_AIM OF THE EXERCISE_:
Write out, word for word, the part of the commentary on torture below starting at "By Naomi Klein" and ending at "Abu Ghraib.".
# start of TEXT
COMMENTARY/L.A. TIMES

http://www.latimes.com/news/printedition/opinion/la-oe-klein7jun07,1,5445595.story

Torture's Part of the Territory
.
By Naomi Klein

June 7, 2005

Brace yourself for a flood of gruesome new torture snapshots. Last
week, a federal judge ordered the Defense Department to release dozens
of additional photographs and videotapes depicting prisoner abuse at
Abu Ghraib.

The photographs will elicit what has become a predictable response:
Secretary of Defense Donald Rumsfeld will claim to be shocked and will
assure us that action is already being taken to prevent such abuses
from happening again. But imagine, for a moment, if events followed a
different script. Imagine if Rumsfeld responded like Col. Mathieu in
"Battle of Algiers," Gillo Pontecorvo's famed 1965 film about the
National Liberation Front's attempt to liberate Algeria from French
colonial rule. In one of the film's key scenes, Mathieu finds himself
in a situation familiar to top officials in the Bush administration:
He is being grilled by a room filled with journalists about
allegations that French paratroopers are torturing Algerian prisoners.

Based on real-life French commander Gen. Jacques Massus, Mathieu
neither denies the abuse nor claims that those responsible will be
punished. Instead, he flips the tables on the scandalized reporters,
most of whom work for newspapers that overwhelmingly support France's
continued occupation of Algeria. Torture "isn't the problem," he says
calmly. "The problem is the FLN wants to throw us out of Algeria and
we want to stay…. It's my turn to ask a question. Should France stay
in Algeria? If your answer is still yes, then you must accept all the
consequences."

His point, as relevant in Iraq today as it was in Algeria in 1957, is
that there is no nice, humanitarian way to occupy a nation against the
will of its people. Those who support such an occupation don't have
the right to morally separate themselves from the brutality it
requires.

Now, as then, there are only two ways to govern: with consent or with fear.

Most Iraqis do not consent to the open-ended military occupation they
have been living under for more than two years. On Jan. 30, a clear
majority voted for political parties promising to demand a timetable
for U.S. withdrawal. Washington may have succeeded in persuading
Iraq's political class to abandon that demand, but the fact remains
that U.S. troops are on Iraqi soil in open defiance of the express
wishes of the population.
# end of TEXT
# start of DATASET ENTRIES
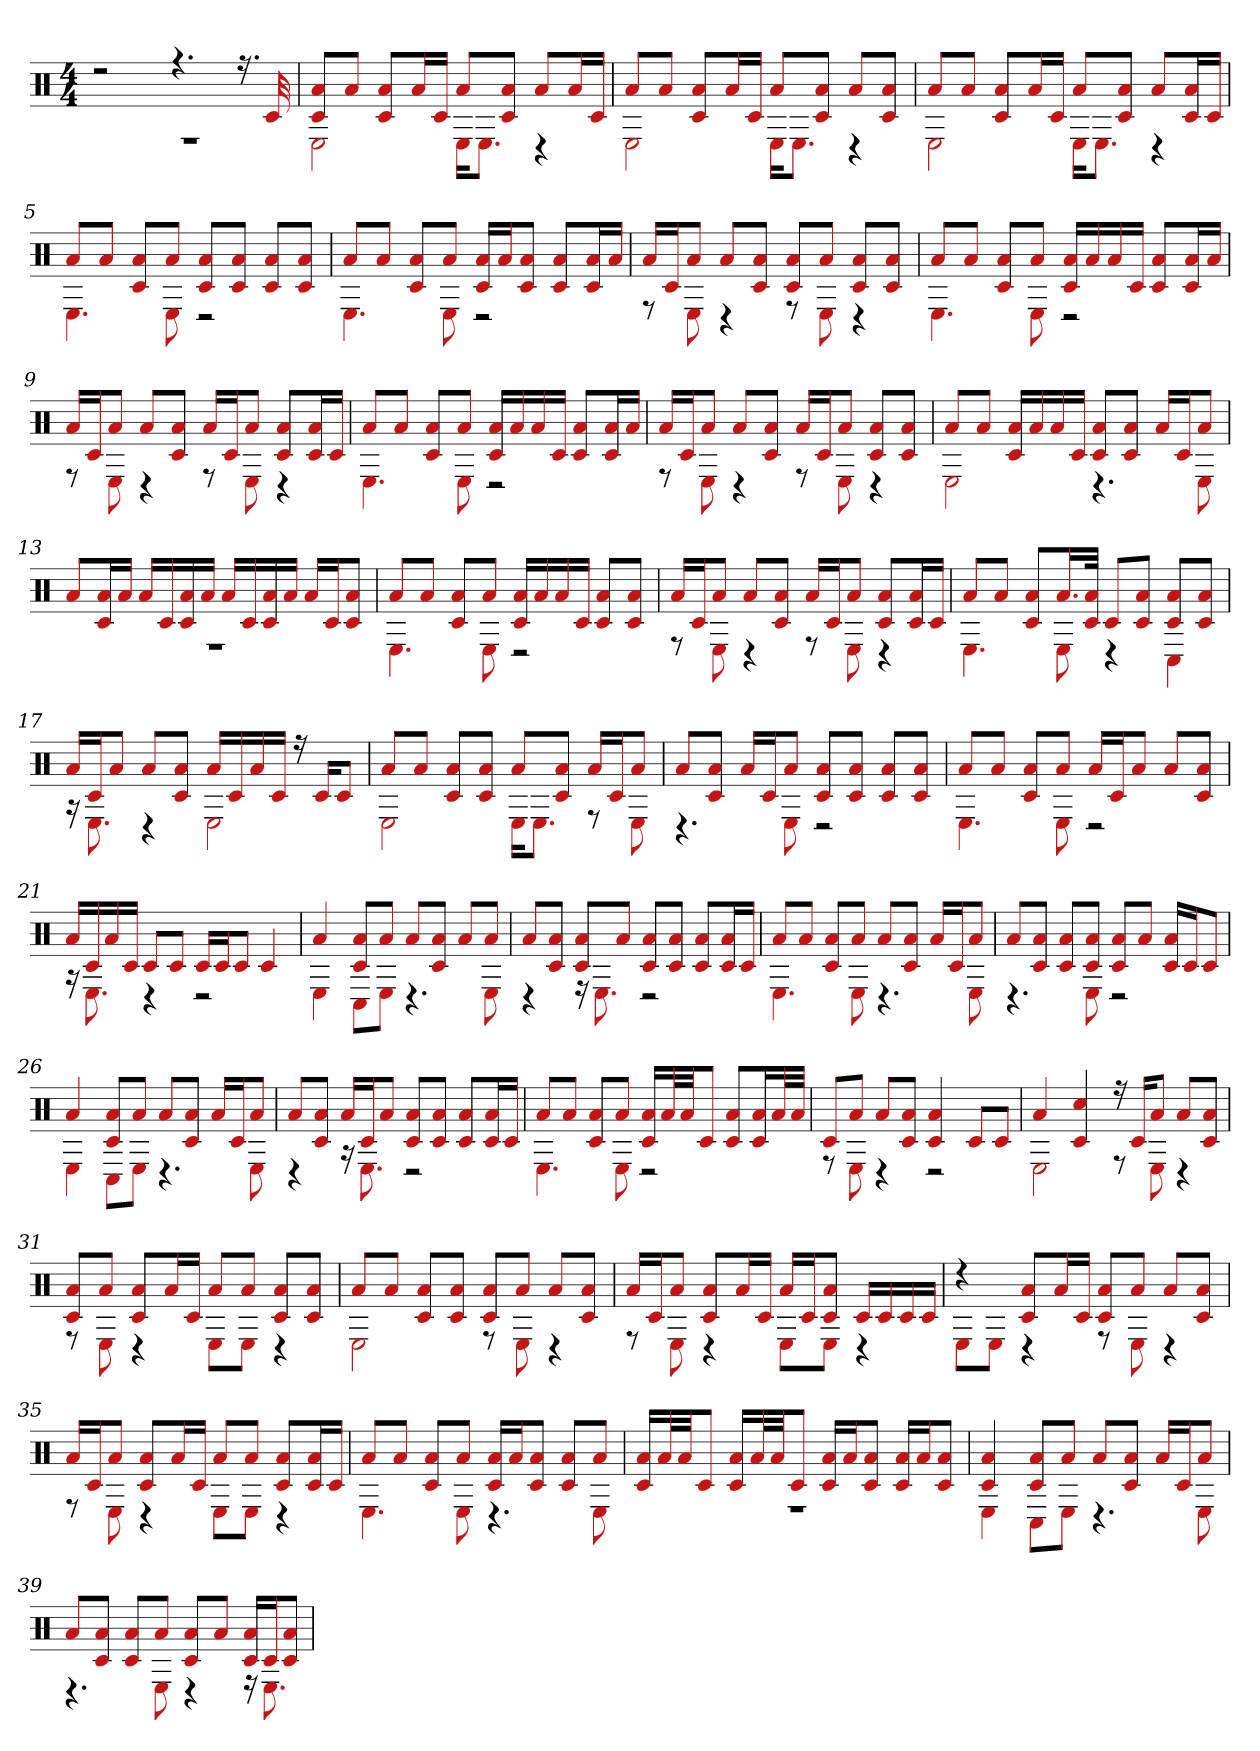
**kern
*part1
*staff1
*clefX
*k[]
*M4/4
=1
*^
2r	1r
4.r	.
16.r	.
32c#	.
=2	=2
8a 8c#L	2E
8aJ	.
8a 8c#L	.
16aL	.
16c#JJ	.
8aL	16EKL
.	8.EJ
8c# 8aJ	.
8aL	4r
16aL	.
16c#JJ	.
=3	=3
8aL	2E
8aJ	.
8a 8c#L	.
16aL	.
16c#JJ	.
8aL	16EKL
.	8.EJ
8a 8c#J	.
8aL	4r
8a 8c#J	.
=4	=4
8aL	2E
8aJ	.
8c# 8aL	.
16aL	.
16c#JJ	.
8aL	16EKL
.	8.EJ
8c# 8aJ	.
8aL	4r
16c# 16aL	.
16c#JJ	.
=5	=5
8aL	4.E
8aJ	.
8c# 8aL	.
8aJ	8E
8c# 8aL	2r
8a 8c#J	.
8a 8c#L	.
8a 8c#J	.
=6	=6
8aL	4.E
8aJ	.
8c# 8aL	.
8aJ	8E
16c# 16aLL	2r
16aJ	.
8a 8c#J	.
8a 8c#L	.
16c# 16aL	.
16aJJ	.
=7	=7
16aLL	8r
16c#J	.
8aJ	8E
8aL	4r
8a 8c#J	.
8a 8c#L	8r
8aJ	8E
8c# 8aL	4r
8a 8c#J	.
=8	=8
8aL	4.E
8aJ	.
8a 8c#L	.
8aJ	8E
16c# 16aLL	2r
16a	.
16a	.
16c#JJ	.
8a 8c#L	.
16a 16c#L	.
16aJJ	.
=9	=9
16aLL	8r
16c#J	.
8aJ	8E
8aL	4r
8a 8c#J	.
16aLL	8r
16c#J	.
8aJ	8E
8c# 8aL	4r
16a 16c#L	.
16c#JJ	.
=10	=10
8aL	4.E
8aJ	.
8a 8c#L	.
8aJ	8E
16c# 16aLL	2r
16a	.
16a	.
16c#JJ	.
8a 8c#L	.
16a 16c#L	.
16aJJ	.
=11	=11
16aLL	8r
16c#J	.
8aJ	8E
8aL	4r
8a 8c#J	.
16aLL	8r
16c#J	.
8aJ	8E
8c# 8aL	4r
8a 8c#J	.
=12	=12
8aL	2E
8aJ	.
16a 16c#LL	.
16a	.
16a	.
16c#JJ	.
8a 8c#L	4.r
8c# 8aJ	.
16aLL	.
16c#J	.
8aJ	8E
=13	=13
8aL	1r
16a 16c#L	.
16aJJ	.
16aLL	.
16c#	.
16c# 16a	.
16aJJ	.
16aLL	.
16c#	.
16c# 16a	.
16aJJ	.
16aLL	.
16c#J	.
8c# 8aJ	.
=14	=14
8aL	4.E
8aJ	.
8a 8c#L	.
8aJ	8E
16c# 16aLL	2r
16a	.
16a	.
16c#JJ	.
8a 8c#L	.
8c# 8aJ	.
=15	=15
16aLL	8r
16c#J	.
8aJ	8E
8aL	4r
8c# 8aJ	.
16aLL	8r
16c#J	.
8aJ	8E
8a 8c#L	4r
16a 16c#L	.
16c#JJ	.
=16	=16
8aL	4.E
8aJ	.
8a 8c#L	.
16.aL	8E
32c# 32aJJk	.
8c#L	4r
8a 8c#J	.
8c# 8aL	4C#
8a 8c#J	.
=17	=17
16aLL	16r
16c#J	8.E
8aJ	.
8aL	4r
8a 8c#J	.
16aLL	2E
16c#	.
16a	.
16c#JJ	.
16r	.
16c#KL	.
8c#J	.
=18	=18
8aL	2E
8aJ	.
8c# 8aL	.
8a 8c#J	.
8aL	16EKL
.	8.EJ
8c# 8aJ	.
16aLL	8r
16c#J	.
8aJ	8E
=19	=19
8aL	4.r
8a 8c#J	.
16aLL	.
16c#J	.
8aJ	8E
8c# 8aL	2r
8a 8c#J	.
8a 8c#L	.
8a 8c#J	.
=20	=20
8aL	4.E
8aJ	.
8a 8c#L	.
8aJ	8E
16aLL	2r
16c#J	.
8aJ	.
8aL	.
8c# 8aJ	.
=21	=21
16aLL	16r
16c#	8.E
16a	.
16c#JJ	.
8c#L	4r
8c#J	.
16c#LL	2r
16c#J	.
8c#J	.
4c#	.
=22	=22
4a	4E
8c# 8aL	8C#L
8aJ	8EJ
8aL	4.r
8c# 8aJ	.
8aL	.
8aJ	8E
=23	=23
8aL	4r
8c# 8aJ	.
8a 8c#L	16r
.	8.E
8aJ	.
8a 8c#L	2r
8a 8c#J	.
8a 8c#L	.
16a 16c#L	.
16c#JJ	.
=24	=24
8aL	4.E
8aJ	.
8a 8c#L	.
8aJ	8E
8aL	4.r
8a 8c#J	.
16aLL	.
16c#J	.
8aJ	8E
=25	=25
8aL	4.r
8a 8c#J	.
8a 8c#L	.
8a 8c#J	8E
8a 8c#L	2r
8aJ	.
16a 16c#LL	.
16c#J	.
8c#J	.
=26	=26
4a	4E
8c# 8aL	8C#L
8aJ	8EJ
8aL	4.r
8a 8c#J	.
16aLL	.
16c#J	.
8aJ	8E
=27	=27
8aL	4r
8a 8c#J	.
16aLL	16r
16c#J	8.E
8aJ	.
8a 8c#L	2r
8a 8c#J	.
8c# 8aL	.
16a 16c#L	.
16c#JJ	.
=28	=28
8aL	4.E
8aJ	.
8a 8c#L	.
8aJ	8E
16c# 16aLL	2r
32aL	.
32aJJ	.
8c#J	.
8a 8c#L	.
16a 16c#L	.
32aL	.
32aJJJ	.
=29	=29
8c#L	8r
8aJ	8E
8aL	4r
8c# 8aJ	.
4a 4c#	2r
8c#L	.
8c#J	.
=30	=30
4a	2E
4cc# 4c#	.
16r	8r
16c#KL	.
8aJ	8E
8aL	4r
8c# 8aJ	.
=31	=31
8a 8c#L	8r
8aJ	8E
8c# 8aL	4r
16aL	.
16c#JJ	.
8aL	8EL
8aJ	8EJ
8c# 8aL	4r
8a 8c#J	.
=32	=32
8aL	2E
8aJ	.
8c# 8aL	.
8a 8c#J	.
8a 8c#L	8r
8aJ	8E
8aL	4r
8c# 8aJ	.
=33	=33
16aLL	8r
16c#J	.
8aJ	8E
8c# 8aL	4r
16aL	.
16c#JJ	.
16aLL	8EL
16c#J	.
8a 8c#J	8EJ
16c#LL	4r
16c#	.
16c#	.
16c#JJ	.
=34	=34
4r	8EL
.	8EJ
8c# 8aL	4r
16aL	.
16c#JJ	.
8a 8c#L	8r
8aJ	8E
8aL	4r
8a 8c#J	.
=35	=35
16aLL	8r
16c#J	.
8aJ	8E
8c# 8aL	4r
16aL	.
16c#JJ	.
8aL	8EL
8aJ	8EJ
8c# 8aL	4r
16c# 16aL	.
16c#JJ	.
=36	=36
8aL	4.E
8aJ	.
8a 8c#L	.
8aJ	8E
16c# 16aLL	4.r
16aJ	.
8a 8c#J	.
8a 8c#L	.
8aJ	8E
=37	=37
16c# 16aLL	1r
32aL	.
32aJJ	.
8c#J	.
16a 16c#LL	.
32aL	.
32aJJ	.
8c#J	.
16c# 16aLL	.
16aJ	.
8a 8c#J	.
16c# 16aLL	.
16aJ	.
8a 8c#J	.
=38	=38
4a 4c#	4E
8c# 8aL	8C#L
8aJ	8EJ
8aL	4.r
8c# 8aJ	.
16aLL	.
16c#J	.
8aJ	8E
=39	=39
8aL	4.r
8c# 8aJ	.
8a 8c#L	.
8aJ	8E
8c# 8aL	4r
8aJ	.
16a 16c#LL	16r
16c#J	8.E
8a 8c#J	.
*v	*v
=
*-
# end of DATASET ENTRIES
_TASK RESULT_:
By Naomi Klein

June 7, 2005

Brace yourself for a flood of gruesome new torture snapshots. Last
week, a federal judge ordered the Defense Department to release dozens
of additional photographs and videotapes depicting prisoner abuse at
Abu Ghraib.